Flexible solar cells are rapidly advancing, achieving record efficiencies and opening up new possibilities for solar energy applications. Recent breakthroughs suggest they could soon rival, and potentially replace, traditional rigid solar panels in many scenarios.

One of the most significant advancements has been in improving the efficiency and durability of flexible solar cells. Chinese scientists have developed a novel technique to enhance the adhesion between the top and bottom layers of tandem solar cells, which pairs a perovskite top layer with a copper indium gallium selenide (CIGS) bottom layer. This innovative approach uses smart solvent manipulation and a seeded layer to create a stronger bond between the layers, resulting in increased efficiency and the ability to withstand thousands of bending cycles without significant performance loss. As of April 2025, a team fabricated a 1.09 cm² flexible monolithic perovskite/CIGS tandem solar cell achieving a stabilized efficiency of 24.6% (certified at 23.8%), competing with top rigid counterparts.

Researchers at the Korea Institute of Energy Research (KIER) have also achieved a power conversion efficiency of 23.64% with their ultra-lightweight flexible perovskite/CIGS tandem solar cells, which is the highest reported efficiency for this type of flexible solar cell to date. These cells are exceptionally lightweight and can be easily attached to curved surfaces, making them suitable for use in buildings, vehicles, and aircraft. The lift-off process they developed involves fabricating the solar cell on a glass substrate coated with a polyimide layer and then separating it, allowing for stable manufacturing.

These advancements address some of the key limitations of earlier flexible solar cells. Flexible panels weigh approximately 20% as much as rigid panels. In the past, flexible solar panels were significantly less efficient than rigid panels, however, today, you can purchase flexible solar panels that are just as efficient as rigid solar panels. Also, they can be bent up to 50 degrees without damage. Their flexibility, lightweight nature, and ease of installation make them ideal for applications where traditional panels are unsuitable. For example, they can be attached to surfaces that cannot support the weight of rigid panels, such as car roofs or flexible surfaces.

Despite these advantages, flexible solar cells have historically faced challenges. Flexible panels will cost more than rigid ones, have lower power generation efficiency, and likely need to be replaced sooner. Also, because flexible panels are typically mounted directly to the surface they are on, they also have no air gap to help cool them. On hot days the panels can get very hot, and when they do, produce less power, losing up to 20% of their rated output. However, recent innovations are addressing these issues. The development of tandem solar cells, which combine different materials to capture a broader spectrum of sunlight, is significantly boosting efficiency. Moreover, new manufacturing techniques are improving the durability and lifespan of flexible cells, making them more competitive with rigid panels.
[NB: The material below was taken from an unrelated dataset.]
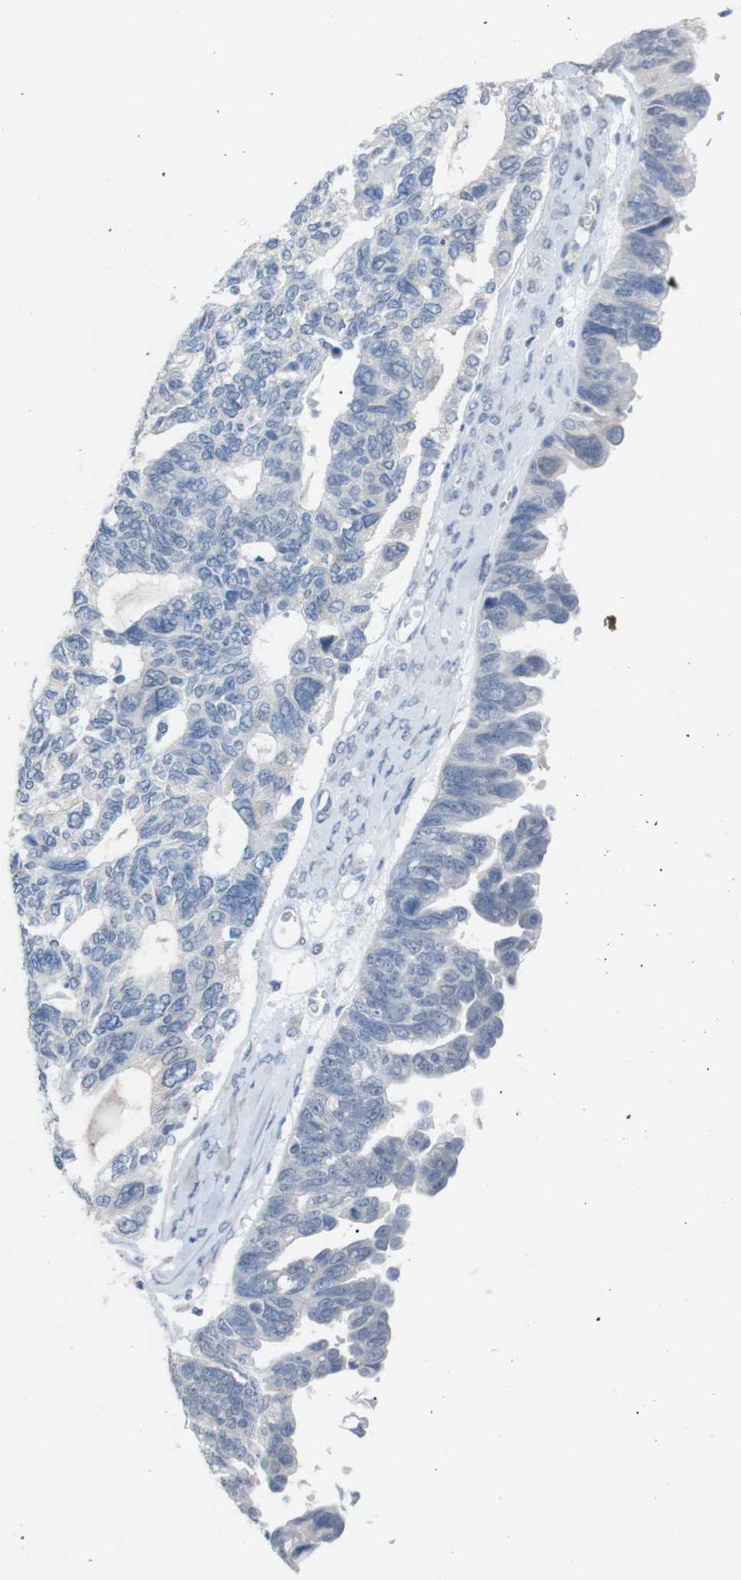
{"staining": {"intensity": "negative", "quantity": "none", "location": "none"}, "tissue": "ovarian cancer", "cell_type": "Tumor cells", "image_type": "cancer", "snomed": [{"axis": "morphology", "description": "Cystadenocarcinoma, serous, NOS"}, {"axis": "topography", "description": "Ovary"}], "caption": "Tumor cells show no significant protein positivity in ovarian cancer.", "gene": "CHRM5", "patient": {"sex": "female", "age": 79}}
The potential applications for high-efficiency flexible solar cells are vast. They can be integrated into building facades, windows, and even clothing, turning everyday objects into power generators. The transport sector could also benefit greatly, with flexible solar cells seamlessly integrated into car roofs, airplane wings, and the sides of trains to supplement their power needs. Moreover, flexible solar cells are ideal for portable devices and off-grid applications, providing a reliable source of energy in remote locations or during emergencies.

Researchers from the University of Sheffield and Power Roll are developing flexible solar cells for rooftops and surfaces using plastic film with a solution processable semiconductor. The researchers use plastic film filled with the perovskite material instead of silicon. Small indentations on the film allow the invention to capture more sunlight.

While challenges remain, the latest advancements in flexible solar cell technology are paving the way for a more versatile and accessible solar energy landscape. As efficiencies continue to rise and production costs fall, flexible solar cells are poised to become a mainstream alternative to rigid panels, driving the widespread adoption of renewable energy and accelerating the transition to a cleaner, more sustainable future.